Attending a Masters of Science program will definitely smooth the path to these goals. The program will deepen my expertise and broaden my perspectives. Moreover, the MIS option will help me to hone my skills in IT areas that I have not yet encountered. As I have attended UBC for four years, I am familiar with and have confidence in the faculty professors who I believe can help me become an IT professional.
2) During my six years in primary school, my classmates referred to me as the alien, maintaining a definite distance from me. Their reasons were clear; I was born with severe dermatitis, which filled my limbs with ulcers and scars. My life was one of pain and isolation. Doctors predicted I would never fully recover, but my parents refused to believe this. They encouraged me to hope for the future, teaching me that any obstacle could be overcome. I therefore took an active role in my health, trying many medications and herbs.

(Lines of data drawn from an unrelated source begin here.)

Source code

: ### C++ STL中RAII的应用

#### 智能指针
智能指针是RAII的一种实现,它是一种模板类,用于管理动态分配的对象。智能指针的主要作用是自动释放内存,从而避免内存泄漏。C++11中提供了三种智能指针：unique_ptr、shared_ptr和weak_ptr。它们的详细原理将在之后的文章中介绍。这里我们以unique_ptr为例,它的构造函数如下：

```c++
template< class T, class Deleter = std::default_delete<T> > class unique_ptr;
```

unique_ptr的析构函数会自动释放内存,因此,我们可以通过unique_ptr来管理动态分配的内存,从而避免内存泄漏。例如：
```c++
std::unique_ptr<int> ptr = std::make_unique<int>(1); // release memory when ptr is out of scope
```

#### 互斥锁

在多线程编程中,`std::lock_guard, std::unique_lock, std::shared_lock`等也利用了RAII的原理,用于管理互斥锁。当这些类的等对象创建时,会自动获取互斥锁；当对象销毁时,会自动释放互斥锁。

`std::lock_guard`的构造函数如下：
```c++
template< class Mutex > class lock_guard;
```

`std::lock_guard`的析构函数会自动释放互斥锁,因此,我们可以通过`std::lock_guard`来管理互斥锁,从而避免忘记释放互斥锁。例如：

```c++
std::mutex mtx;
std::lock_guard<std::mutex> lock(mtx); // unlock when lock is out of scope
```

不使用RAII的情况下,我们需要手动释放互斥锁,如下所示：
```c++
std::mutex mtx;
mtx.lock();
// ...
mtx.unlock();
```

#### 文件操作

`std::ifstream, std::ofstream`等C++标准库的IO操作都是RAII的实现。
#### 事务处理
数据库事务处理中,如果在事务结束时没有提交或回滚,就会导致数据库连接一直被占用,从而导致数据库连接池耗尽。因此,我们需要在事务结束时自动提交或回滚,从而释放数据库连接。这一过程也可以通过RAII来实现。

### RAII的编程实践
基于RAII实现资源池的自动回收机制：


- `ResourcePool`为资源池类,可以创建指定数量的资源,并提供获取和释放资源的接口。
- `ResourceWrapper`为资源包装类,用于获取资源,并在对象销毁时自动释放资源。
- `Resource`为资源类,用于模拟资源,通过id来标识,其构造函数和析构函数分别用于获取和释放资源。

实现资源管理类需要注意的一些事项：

I learned to approach my loneliness with bravery, viewing it as a challenge to rise above. The summer after I graduated from primary school, my disease improved dramatically. Although my body remained riddled with scars, the ulcers vanished. The self-confidence this gave me was profound; I realized that my personal will had led to this improvement. I began to seek out friendships at school, and took part in activities like volleyball, Girl Guide, and Art Club. Through it all, my attitude toward challenges remained the same. In every examination or competition, I told myself that I could easily excel; nothing could be more difficult than the pain I had already overcome. By the time I moved to Canada, I had fully recovered both socially and physically. Moreover, I had learned to be confident and never fear failure. This credo echoes through my personal life, and gives me the inner resources to succeed at any endeavor, including my professional pursuits.

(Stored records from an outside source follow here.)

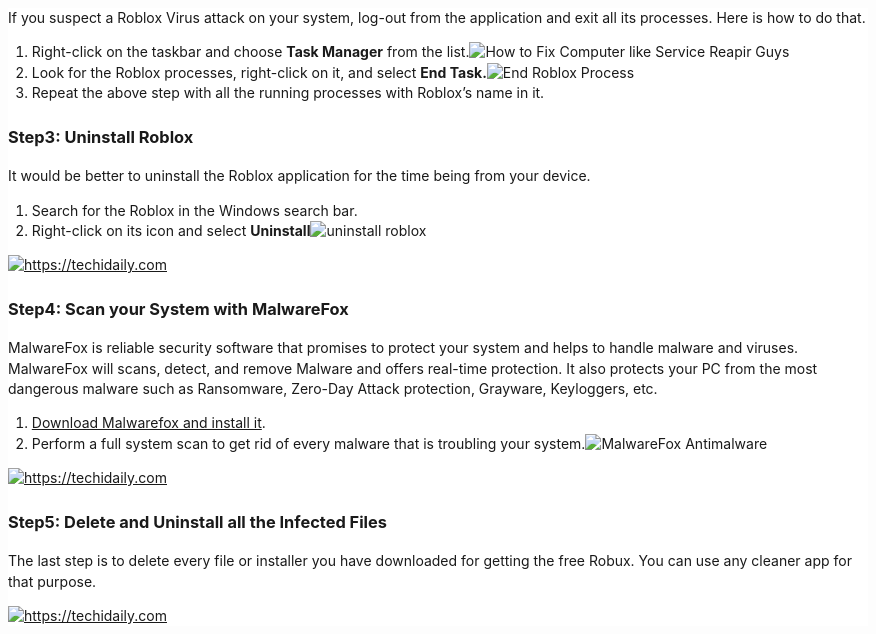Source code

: If you suspect a Roblox Virus attack on your system, log-out from the application and exit all its processes. Here is how to do that.

1. Right-click on the taskbar and choose **Task Manager** from the list.![How to Fix Computer like Service Reapir Guys](https://www.malwarefox.com/wp-content/uploads/2019/01/Launch-Task-Manager-1.jpg)
2. Look for the Roblox processes, right-click on it, and select **End Task.**![End Roblox Process](https://www.malwarefox.com/wp-content/uploads/2020/12/Roblox.png)
3. Repeat the above step with all the running processes with Roblox’s name in it.

### **Step3: Uninstall Roblox**

It would be better to uninstall the Roblox application for the time being from your device. 

1. Search for the Roblox in the Windows search bar.
2. Right-click on its icon and select **Uninstall**![uninstall roblox](https://www.malwarefox.com/wp-content/uploads/2020/12/uninstall-roblox.png)


<a href="https://appsumo.8odi.net/c/5597632/2123733/7443" target="_top" id="2123733">
  <img src="//a.impactradius-go.com/display-ad/7443-2123733" border="0" alt="https://techidaily.com" width="728" height="90"/>
</a>
<img height="0" width="0" src="https://appsumo.8odi.net/i/5597632/2123733/7443" style="position:absolute;visibility:hidden;" border="0" />


### **Step4: Scan your System with MalwareFox**

MalwareFox is reliable security software that promises to protect your system and helps to handle malware and viruses. MalwareFox will scans, detect, and remove Malware and offers real-time protection. It also protects your PC from the most dangerous malware such as Ransomware, Zero-Day Attack protection, Grayware, Keyloggers, etc.

1. [Download Malwarefox and install it](https://tools.techidaily.com/malwarefox/products/).
2. Perform a full system scan to get rid of every malware that is troubling your system.![MalwareFox Antimalware](https://www.malwarefox.com/wp-content/uploads/2020/02/malwarefox.png)


<a href="https://appsumo.8odi.net/c/5597632/2151868/7443" target="_top" id="2151868">
  <img src="//a.impactradius-go.com/display-ad/7443-2151868" border="0" alt="https://techidaily.com" width="600" height="90"/>
</a>
<img height="0" width="0" src="https://appsumo.8odi.net/i/5597632/2151868/7443" style="position:absolute;visibility:hidden;" border="0" />


### **Step5: Delete and Uninstall all the Infected Files**

The last step is to delete every file or installer you have downloaded for getting the free Robux. You can use any cleaner app for that purpose.


<a href="https://appsumo.8odi.net/c/5597632/2043639/7443" target="_top" id="2043639">
  <img src="//a.impactradius-go.com/display-ad/7443-2043639" border="0" alt="https://techidaily.com" width="728" height="90"/>
</a>
<img height="0" width="0" src="https://appsumo.8odi.net/i/5597632/2043639/7443" style="position:absolute;visibility:hidden;" border="0" />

I have also developed a firm foundation of leadership skills. While enrolled in an ESL program in Canada, I joined the Culture Club as a Special Event Director. I managed a group of six in organizing various functions. I was the most advanced ESL student among the group, and thus assumed myself to be the most capable. I quickly learned my mistake. In preparing our first function, I was strict with my team members and often rejected their ideas in favor of my own. I performed most of their tasks myself, allowing them to assist me only in minor details. As a result, the function was not very successful. Few people attended, and we had problems with decorations and presentation. The setback disheartened me, and I spoke of it to the Clubs supervisor. She responded that she had trust in my ability to succeed in the future. That comment filled me with surprise, for I realized I had never trusted my own team members. Although they were weak in the English language, they had many valuable talents. I immediately changed my policy, allowing team members to choose the tasks they desired and complete them on their own.
Meetings evolved into group brainstorming sessions, which yielded many good ideas. Most importantly, the atmosphere among us improved dramatically. We were happier and more eager to devote time to the program. I learned what true leadership is, and this experience will undoubtedly be of use to me in any business situation.